Exercise description:
Rewrite the stretch of data from the start through the line containing "scientific name: Maianthemum canadense", renaming "common name" to "vernacular name" and leaving everything else unchanged.
** BEGIN **
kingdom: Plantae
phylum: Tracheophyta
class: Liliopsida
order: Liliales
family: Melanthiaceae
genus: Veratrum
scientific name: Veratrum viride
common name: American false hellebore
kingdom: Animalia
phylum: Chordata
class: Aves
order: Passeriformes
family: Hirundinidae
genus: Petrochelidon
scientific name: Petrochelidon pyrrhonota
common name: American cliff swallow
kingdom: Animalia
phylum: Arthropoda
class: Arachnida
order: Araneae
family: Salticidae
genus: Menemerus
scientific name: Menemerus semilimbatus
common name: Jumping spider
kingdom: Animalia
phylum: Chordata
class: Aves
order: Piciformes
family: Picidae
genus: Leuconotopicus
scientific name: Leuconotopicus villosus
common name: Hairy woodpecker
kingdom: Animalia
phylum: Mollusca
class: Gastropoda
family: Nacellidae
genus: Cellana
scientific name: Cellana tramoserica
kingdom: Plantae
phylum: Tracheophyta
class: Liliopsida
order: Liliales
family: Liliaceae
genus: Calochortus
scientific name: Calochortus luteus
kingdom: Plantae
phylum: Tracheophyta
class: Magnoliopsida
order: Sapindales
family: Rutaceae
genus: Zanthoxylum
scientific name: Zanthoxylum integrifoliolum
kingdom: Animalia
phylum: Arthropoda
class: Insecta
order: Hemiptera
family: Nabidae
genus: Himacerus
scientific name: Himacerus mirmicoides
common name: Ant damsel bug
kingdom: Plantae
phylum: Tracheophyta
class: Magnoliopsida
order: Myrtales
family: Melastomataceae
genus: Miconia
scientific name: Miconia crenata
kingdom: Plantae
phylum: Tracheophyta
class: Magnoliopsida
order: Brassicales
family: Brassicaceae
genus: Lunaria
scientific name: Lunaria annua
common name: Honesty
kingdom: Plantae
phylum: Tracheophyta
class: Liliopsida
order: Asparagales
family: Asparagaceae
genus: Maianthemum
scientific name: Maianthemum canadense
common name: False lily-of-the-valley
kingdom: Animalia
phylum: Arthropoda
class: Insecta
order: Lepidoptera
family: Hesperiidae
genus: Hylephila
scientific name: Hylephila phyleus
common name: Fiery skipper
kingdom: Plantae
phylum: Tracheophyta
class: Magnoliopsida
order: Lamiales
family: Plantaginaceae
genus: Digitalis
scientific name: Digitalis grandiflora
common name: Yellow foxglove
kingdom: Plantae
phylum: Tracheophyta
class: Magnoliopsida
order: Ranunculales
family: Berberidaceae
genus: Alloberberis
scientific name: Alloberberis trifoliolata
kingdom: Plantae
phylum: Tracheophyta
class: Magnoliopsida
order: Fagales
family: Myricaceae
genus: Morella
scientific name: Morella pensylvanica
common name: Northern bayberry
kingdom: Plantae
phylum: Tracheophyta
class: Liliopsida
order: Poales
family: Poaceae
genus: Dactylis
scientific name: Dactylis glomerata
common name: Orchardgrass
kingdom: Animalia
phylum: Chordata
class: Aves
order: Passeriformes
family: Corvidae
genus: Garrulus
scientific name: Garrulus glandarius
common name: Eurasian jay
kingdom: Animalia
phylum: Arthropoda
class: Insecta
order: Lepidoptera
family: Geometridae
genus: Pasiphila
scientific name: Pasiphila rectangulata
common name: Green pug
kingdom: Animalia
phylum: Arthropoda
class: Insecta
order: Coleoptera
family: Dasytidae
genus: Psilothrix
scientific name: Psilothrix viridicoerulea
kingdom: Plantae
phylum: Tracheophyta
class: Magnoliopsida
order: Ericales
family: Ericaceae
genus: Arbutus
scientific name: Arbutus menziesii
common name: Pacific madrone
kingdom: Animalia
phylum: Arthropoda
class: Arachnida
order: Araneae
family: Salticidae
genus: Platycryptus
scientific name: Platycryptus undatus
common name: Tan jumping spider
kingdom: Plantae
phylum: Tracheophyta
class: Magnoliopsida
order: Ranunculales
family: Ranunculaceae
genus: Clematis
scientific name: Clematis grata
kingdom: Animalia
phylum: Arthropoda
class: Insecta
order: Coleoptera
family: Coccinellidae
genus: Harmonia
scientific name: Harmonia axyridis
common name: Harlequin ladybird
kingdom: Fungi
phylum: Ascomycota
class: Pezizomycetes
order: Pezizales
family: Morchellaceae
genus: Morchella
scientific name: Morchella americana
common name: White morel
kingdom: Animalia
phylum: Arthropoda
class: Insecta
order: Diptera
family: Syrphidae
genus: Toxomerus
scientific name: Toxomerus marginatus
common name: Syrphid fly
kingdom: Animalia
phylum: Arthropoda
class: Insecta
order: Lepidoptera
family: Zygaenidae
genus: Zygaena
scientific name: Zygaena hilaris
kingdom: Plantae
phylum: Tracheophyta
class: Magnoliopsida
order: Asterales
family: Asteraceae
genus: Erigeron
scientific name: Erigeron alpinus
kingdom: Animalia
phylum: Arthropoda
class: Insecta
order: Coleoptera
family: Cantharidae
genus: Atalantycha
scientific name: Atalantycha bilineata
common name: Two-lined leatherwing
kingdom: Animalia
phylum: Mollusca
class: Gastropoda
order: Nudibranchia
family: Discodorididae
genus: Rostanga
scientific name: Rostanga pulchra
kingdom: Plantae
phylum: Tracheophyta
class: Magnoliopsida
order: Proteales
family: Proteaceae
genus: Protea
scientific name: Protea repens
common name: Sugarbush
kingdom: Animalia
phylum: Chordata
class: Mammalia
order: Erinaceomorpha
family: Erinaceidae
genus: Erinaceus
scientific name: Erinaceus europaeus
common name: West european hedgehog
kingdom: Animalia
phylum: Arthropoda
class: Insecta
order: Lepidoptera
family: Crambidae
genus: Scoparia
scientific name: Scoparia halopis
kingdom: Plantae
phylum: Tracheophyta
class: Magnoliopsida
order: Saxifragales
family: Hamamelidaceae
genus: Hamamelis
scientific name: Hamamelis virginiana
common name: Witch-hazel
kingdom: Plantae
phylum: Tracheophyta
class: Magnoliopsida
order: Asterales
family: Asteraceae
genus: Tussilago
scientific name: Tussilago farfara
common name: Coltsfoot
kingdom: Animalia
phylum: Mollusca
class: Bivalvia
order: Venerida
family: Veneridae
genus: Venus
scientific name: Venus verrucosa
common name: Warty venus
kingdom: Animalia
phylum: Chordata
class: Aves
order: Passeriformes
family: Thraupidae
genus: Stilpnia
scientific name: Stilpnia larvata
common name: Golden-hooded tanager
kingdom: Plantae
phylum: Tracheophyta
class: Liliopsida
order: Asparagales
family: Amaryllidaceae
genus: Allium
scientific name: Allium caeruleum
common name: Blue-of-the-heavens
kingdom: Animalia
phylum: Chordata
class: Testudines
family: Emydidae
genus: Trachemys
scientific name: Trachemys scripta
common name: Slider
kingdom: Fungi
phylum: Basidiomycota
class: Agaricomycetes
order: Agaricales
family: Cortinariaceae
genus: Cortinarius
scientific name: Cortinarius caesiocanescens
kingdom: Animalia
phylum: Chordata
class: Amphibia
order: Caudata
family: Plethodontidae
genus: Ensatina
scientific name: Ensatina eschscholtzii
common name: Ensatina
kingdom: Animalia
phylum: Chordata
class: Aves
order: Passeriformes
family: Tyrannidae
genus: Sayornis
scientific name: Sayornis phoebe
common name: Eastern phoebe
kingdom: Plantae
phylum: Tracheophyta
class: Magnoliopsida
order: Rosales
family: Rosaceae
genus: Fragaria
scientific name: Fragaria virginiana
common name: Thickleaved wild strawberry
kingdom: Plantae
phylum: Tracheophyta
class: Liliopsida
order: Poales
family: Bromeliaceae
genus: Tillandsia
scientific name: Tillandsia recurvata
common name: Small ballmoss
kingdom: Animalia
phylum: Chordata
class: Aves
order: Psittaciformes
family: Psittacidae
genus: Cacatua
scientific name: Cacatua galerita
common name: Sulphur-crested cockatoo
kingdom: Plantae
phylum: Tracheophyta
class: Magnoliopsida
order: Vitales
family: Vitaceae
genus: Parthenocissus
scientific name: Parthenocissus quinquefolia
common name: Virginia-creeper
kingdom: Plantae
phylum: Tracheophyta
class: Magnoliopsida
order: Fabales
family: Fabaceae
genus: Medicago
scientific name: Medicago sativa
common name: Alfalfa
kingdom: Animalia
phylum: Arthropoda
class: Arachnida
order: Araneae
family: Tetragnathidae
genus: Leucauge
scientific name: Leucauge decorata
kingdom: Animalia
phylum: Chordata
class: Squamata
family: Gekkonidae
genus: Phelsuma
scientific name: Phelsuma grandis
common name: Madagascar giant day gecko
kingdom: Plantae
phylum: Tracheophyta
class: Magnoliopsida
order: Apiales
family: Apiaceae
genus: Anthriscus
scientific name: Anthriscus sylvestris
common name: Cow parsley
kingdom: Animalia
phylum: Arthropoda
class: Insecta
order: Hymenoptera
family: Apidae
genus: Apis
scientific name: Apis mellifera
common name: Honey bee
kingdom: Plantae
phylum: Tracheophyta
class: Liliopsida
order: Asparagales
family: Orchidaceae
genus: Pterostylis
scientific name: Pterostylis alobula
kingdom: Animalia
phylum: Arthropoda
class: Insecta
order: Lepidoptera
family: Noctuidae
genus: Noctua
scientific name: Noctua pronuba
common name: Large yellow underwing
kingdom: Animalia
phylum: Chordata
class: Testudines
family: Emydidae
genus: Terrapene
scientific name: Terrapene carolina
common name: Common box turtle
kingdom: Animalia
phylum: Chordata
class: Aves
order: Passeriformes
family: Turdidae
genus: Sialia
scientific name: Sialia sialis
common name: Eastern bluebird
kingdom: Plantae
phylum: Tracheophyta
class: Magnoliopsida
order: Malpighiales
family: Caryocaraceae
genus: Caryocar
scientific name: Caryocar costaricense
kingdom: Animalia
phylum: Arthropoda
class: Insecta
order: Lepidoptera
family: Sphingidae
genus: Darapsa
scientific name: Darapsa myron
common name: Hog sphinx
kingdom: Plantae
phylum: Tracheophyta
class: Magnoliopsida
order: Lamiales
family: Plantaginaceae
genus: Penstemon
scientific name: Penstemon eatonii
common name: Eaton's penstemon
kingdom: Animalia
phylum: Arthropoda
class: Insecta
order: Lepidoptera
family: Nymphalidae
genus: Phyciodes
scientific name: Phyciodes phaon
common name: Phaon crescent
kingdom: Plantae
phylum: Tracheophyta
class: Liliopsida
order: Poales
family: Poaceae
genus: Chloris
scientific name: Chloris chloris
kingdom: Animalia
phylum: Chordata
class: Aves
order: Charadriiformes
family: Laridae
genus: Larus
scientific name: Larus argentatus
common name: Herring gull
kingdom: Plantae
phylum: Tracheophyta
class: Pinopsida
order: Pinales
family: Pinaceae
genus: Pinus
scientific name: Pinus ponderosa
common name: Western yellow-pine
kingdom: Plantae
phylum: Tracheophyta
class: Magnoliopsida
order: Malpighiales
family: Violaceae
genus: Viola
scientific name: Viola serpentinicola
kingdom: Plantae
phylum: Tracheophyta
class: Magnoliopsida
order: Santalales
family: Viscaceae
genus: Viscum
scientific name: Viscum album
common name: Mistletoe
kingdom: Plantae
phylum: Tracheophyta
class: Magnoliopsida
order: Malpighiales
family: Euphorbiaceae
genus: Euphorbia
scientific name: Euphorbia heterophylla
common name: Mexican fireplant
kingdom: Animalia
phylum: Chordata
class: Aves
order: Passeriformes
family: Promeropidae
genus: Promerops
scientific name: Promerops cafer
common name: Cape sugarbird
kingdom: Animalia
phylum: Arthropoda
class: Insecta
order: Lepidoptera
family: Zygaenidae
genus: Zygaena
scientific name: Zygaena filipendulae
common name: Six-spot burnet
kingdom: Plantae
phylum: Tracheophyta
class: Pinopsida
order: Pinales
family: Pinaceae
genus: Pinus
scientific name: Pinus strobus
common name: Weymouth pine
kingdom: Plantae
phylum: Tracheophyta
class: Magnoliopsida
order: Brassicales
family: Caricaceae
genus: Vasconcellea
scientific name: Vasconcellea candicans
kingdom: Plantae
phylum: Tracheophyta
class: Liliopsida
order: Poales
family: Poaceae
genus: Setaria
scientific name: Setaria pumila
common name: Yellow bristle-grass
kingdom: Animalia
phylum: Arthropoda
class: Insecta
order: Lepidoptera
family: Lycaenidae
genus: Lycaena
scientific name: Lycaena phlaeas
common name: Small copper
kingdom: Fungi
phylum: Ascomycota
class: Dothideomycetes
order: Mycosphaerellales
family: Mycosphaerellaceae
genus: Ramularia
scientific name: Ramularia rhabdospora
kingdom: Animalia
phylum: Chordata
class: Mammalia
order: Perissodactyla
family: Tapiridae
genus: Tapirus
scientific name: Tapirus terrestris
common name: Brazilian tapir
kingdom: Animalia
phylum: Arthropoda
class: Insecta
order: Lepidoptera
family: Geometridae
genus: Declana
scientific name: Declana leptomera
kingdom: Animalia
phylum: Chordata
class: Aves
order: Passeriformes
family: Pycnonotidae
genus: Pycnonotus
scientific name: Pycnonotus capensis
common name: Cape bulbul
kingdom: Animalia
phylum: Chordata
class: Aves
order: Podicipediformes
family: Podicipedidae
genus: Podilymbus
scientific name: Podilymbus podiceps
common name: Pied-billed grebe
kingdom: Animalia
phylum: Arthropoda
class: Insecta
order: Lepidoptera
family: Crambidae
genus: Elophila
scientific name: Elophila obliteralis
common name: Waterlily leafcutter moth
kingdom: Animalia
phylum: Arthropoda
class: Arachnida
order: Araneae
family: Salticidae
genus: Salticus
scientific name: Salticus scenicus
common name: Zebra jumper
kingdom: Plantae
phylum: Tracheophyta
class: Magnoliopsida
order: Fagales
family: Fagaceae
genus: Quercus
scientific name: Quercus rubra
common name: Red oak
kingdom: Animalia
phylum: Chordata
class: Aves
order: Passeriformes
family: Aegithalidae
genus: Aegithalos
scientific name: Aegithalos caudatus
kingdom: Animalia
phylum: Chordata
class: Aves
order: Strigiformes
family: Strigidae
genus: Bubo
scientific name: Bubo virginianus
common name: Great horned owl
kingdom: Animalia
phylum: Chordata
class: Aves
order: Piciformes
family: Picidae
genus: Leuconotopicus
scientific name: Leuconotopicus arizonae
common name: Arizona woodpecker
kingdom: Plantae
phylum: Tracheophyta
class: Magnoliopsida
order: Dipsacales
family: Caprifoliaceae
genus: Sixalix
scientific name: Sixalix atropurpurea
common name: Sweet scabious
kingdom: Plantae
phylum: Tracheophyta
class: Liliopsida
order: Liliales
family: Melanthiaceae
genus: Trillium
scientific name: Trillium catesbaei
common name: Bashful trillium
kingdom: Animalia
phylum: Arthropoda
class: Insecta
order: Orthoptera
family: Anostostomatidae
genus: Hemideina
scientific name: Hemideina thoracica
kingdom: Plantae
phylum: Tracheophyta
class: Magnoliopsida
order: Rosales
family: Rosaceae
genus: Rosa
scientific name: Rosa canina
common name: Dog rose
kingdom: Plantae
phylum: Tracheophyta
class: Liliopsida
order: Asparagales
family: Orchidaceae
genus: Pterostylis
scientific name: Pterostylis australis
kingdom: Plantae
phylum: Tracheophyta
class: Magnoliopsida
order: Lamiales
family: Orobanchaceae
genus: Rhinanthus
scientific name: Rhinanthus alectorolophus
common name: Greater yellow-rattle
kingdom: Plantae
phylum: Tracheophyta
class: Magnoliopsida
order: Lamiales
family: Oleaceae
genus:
** END **
Answer to this problem:
kingdom: Plantae
phylum: Tracheophyta
class: Liliopsida
order: Liliales
family: Melanthiaceae
genus: Veratrum
scientific name: Veratrum viride
vernacular name: American false hellebore
kingdom: Animalia
phylum: Chordata
class: Aves
order: Passeriformes
family: Hirundinidae
genus: Petrochelidon
scientific name: Petrochelidon pyrrhonota
vernacular name: American cliff swallow
kingdom: Animalia
phylum: Arthropoda
class: Arachnida
order: Araneae
family: Salticidae
genus: Menemerus
scientific name: Menemerus semilimbatus
vernacular name: Jumping spider
kingdom: Animalia
phylum: Chordata
class: Aves
order: Piciformes
family: Picidae
genus: Leuconotopicus
scientific name: Leuconotopicus villosus
vernacular name: Hairy woodpecker
kingdom: Animalia
phylum: Mollusca
class: Gastropoda
family: Nacellidae
genus: Cellana
scientific name: Cellana tramoserica
kingdom: Plantae
phylum: Tracheophyta
class: Liliopsida
order: Liliales
family: Liliaceae
genus: Calochortus
scientific name: Calochortus luteus
kingdom: Plantae
phylum: Tracheophyta
class: Magnoliopsida
order: Sapindales
family: Rutaceae
genus: Zanthoxylum
scientific name: Zanthoxylum integrifoliolum
kingdom: Animalia
phylum: Arthropoda
class: Insecta
order: Hemiptera
family: Nabidae
genus: Himacerus
scientific name: Himacerus mirmicoides
vernacular name: Ant damsel bug
kingdom: Plantae
phylum: Tracheophyta
class: Magnoliopsida
order: Myrtales
family: Melastomataceae
genus: Miconia
scientific name: Miconia crenata
kingdom: Plantae
phylum: Tracheophyta
class: Magnoliopsida
order: Brassicales
family: Brassicaceae
genus: Lunaria
scientific name: Lunaria annua
vernacular name: Honesty
kingdom: Plantae
phylum: Tracheophyta
class: Liliopsida
order: Asparagales
family: Asparagaceae
genus: Maianthemum
scientific name: Maianthemum canadense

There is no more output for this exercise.